Retype each line below precisely and omit all images.

(PROVIDED RECORDS Opens)

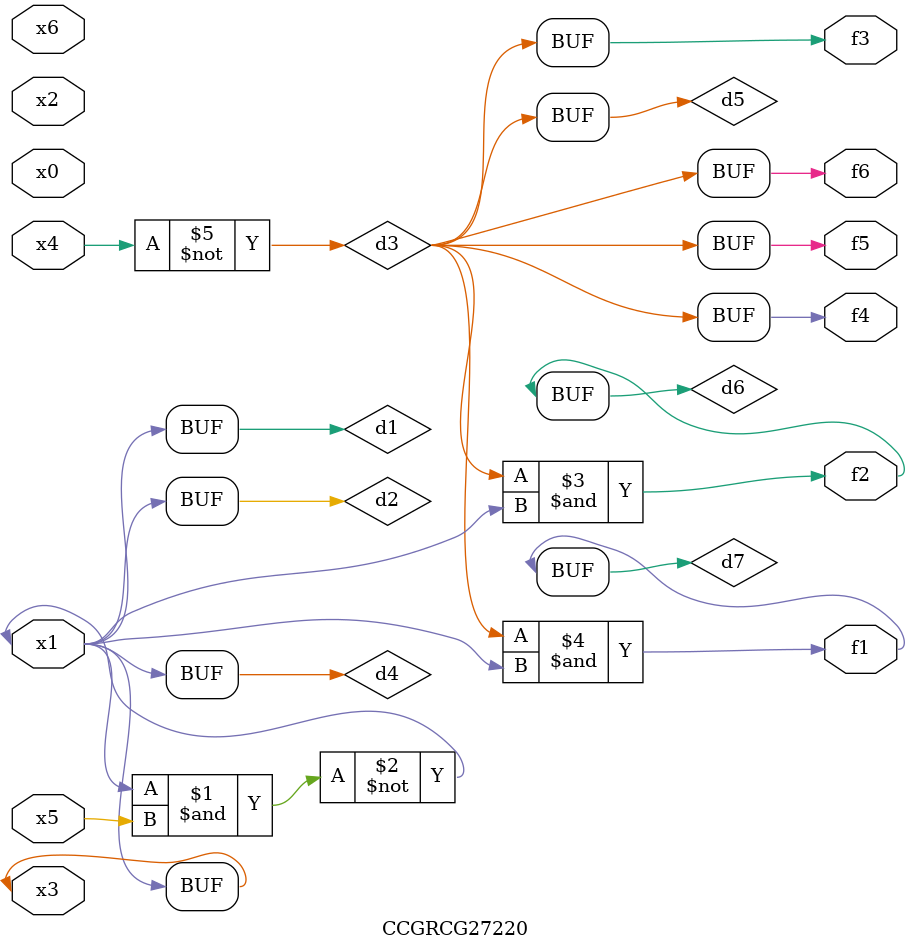
<source format=v>
module CCGRCG27220(
	input x0, x1, x2, x3, x4, x5, x6,
	output f1, f2, f3, f4, f5, f6
);

	wire d1, d2, d3, d4, d5, d6, d7;

	buf (d1, x1, x3);
	nand (d2, x1, x5);
	not (d3, x4);
	buf (d4, d1, d2);
	buf (d5, d3);
	and (d6, d3, d4);
	and (d7, d3, d4);
	assign f1 = d7;
	assign f2 = d6;
	assign f3 = d5;
	assign f4 = d5;
	assign f5 = d5;
	assign f6 = d5;
endmodule

</source>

(PROVIDED RECORDS Closes)

OUTPUT:
<source format=v>
module CCGRCG27220(
	input x0, x1, x2, x3, x4, x5, x6,
	output f1, f2, f3, f4, f5, f6
);

	wire d1, d2, d3, d4, d5, d6, d7;

	buf (d1, x1, x3);
	nand (d2, x1, x5);
	not (d3, x4);
	buf (d4, d1, d2);
	buf (d5, d3);
	and (d6, d3, d4);
	and (d7, d3, d4);
	assign f1 = d7;
	assign f2 = d6;
	assign f3 = d5;
	assign f4 = d5;
	assign f5 = d5;
	assign f6 = d5;
endmodule

</source>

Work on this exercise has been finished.